**Written task**.
Count each line below that has "result" anywhere in it. Answer with the total alone.

**Records for this exercise**.

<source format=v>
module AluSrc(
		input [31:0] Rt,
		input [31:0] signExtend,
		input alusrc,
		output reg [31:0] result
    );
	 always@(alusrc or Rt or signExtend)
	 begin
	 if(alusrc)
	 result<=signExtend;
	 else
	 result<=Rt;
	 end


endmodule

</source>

--

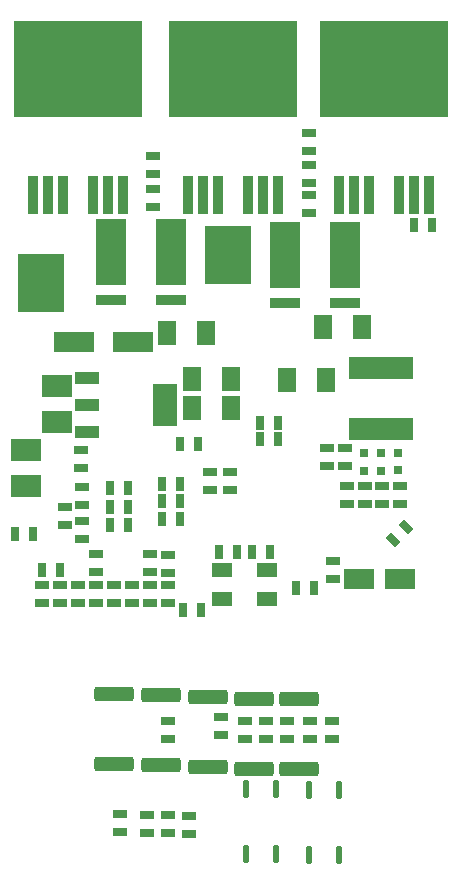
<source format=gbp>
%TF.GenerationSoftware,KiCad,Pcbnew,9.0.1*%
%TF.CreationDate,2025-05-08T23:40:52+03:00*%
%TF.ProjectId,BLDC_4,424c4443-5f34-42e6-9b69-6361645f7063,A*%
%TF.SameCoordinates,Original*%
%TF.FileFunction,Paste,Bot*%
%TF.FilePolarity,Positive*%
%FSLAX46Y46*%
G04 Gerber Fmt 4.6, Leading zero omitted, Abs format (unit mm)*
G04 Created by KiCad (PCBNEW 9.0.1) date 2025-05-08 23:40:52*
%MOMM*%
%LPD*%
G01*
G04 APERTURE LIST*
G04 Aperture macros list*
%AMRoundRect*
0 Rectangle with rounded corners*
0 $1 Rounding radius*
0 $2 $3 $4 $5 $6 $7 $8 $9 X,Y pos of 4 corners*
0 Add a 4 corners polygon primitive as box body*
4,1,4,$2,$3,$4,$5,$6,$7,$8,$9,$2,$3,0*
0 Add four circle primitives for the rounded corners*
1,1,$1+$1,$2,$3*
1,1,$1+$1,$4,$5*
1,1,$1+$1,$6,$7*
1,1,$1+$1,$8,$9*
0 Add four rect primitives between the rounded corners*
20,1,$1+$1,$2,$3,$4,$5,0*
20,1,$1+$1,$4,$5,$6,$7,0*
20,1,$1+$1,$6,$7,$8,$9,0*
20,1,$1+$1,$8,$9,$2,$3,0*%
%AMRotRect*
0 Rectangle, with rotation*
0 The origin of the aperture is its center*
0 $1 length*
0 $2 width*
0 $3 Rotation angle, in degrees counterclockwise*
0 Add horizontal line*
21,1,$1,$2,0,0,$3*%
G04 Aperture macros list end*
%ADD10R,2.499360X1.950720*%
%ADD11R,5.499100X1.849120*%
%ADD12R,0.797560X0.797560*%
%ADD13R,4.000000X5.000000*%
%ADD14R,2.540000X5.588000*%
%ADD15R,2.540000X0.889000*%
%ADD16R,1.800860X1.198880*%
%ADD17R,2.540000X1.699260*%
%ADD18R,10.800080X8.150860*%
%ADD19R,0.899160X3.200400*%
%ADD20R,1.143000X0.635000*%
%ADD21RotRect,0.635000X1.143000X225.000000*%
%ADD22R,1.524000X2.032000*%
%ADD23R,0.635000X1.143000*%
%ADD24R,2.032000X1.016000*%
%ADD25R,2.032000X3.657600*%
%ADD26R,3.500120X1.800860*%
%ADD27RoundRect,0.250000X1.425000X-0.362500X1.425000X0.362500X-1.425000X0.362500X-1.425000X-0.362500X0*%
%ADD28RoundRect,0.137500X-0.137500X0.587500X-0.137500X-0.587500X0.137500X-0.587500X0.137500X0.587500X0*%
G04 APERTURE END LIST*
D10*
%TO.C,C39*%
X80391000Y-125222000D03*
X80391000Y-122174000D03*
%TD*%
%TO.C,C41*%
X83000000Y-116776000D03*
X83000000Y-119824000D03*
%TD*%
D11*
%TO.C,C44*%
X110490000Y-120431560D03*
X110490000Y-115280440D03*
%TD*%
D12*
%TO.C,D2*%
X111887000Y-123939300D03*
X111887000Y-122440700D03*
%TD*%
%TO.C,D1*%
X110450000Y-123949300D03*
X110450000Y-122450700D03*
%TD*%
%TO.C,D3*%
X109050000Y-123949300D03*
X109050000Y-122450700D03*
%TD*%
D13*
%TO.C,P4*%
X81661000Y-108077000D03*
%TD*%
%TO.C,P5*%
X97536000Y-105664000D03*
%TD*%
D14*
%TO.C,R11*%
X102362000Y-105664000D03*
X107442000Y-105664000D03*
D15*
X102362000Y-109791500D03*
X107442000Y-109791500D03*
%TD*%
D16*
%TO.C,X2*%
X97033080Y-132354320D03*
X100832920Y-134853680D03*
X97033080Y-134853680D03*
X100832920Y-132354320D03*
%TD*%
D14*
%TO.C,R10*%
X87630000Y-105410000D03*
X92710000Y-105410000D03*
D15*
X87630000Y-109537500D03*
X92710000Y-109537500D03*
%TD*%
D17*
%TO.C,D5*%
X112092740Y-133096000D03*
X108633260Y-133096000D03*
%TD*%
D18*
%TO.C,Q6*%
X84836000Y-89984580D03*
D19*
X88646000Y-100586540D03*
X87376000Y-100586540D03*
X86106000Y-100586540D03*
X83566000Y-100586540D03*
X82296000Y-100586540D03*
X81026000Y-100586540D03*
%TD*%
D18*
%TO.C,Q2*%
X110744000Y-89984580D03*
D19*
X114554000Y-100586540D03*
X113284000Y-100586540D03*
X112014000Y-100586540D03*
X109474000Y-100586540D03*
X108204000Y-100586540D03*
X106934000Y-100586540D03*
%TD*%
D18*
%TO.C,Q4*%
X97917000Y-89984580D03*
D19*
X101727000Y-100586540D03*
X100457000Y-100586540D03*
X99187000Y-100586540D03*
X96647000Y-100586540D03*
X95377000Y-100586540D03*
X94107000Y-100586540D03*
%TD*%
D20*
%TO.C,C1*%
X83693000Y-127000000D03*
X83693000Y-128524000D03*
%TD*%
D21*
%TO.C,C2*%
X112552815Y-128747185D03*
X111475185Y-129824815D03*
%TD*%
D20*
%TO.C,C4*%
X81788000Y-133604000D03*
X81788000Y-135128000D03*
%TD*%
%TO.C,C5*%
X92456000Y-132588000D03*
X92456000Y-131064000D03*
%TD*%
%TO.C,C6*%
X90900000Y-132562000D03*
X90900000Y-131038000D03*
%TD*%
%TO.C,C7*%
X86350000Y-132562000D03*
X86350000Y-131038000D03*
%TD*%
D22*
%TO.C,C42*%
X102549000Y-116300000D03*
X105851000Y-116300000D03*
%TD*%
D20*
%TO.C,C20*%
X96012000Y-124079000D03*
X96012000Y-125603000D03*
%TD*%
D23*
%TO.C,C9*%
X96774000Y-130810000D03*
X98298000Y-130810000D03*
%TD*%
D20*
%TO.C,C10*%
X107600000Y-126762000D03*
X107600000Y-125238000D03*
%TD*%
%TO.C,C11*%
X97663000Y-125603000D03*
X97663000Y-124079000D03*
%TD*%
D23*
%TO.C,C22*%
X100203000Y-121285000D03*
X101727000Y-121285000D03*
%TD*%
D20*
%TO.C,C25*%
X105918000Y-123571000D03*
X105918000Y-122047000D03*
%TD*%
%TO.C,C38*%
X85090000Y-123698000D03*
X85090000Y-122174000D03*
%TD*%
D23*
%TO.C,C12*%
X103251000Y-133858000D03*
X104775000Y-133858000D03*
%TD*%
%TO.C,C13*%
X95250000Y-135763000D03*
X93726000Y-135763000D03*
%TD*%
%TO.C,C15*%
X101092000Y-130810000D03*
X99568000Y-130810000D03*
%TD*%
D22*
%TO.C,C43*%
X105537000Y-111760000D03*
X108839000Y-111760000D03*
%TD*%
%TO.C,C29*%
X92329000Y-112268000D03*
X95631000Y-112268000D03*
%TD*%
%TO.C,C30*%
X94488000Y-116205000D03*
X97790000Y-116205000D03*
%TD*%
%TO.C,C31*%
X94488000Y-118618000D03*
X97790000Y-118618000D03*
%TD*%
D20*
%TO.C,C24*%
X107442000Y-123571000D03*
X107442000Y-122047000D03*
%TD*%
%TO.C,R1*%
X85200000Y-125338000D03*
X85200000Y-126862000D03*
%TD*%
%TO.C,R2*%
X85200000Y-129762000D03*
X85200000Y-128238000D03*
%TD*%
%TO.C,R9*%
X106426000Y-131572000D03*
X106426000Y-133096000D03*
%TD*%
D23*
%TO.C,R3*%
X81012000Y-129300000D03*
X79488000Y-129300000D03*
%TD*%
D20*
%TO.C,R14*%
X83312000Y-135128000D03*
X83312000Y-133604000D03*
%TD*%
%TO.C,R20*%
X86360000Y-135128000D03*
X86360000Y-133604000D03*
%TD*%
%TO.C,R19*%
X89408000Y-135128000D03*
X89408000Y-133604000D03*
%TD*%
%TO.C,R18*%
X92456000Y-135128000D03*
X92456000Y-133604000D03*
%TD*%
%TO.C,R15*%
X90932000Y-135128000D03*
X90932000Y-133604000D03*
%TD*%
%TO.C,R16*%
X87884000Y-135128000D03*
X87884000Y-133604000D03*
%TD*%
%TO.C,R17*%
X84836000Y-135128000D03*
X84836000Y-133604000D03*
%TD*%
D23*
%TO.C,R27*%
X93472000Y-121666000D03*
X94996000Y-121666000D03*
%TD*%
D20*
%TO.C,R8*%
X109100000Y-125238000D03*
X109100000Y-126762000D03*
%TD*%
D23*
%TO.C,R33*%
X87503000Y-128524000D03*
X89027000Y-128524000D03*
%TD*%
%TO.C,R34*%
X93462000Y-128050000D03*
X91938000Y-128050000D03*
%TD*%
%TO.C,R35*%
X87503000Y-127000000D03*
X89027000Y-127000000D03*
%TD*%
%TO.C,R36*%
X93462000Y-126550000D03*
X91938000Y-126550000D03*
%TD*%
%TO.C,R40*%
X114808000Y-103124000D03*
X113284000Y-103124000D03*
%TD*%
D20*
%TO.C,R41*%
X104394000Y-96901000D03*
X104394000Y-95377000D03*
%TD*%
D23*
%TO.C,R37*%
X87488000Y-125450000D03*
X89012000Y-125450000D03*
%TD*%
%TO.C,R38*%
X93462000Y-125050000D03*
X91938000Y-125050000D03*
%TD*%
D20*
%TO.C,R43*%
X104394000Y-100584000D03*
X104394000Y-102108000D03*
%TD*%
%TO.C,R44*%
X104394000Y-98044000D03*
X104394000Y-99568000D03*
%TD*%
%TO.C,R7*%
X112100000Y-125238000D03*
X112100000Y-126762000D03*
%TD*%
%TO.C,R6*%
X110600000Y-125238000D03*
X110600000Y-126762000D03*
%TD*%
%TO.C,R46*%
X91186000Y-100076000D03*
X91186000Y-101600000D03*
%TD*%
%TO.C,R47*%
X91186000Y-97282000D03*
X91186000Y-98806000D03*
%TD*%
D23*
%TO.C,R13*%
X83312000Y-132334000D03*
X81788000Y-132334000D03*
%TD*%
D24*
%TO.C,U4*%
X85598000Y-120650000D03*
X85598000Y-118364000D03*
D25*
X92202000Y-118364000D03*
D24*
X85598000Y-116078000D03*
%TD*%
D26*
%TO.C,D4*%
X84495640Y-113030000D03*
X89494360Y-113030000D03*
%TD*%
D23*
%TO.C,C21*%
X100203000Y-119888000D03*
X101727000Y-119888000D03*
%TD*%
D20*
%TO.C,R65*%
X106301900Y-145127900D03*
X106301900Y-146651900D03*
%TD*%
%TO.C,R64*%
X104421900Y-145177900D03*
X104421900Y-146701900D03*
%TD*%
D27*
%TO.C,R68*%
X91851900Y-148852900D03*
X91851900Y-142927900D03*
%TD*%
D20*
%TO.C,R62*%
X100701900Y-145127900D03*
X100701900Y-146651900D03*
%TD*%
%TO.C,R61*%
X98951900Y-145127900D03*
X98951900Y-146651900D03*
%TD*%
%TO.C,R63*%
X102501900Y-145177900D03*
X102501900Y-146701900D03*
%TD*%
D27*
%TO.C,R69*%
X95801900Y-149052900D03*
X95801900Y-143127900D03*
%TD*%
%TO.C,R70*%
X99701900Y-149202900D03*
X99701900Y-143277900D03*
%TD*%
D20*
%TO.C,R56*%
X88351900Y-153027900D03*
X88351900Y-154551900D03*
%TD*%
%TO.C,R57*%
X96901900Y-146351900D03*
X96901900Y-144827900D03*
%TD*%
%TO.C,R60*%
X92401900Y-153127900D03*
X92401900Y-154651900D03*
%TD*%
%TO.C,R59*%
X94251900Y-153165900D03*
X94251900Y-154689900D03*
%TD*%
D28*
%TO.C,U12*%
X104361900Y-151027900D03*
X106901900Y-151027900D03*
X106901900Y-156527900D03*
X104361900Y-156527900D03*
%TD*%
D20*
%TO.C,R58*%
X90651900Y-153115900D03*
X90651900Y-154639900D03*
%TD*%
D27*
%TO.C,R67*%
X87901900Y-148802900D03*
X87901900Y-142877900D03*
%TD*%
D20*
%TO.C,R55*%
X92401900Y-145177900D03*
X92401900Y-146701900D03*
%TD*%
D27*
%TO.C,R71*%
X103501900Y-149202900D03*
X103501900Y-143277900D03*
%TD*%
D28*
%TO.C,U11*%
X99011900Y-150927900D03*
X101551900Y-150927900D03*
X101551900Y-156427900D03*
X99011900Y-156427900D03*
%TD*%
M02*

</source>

**Answer to this exercise**.
3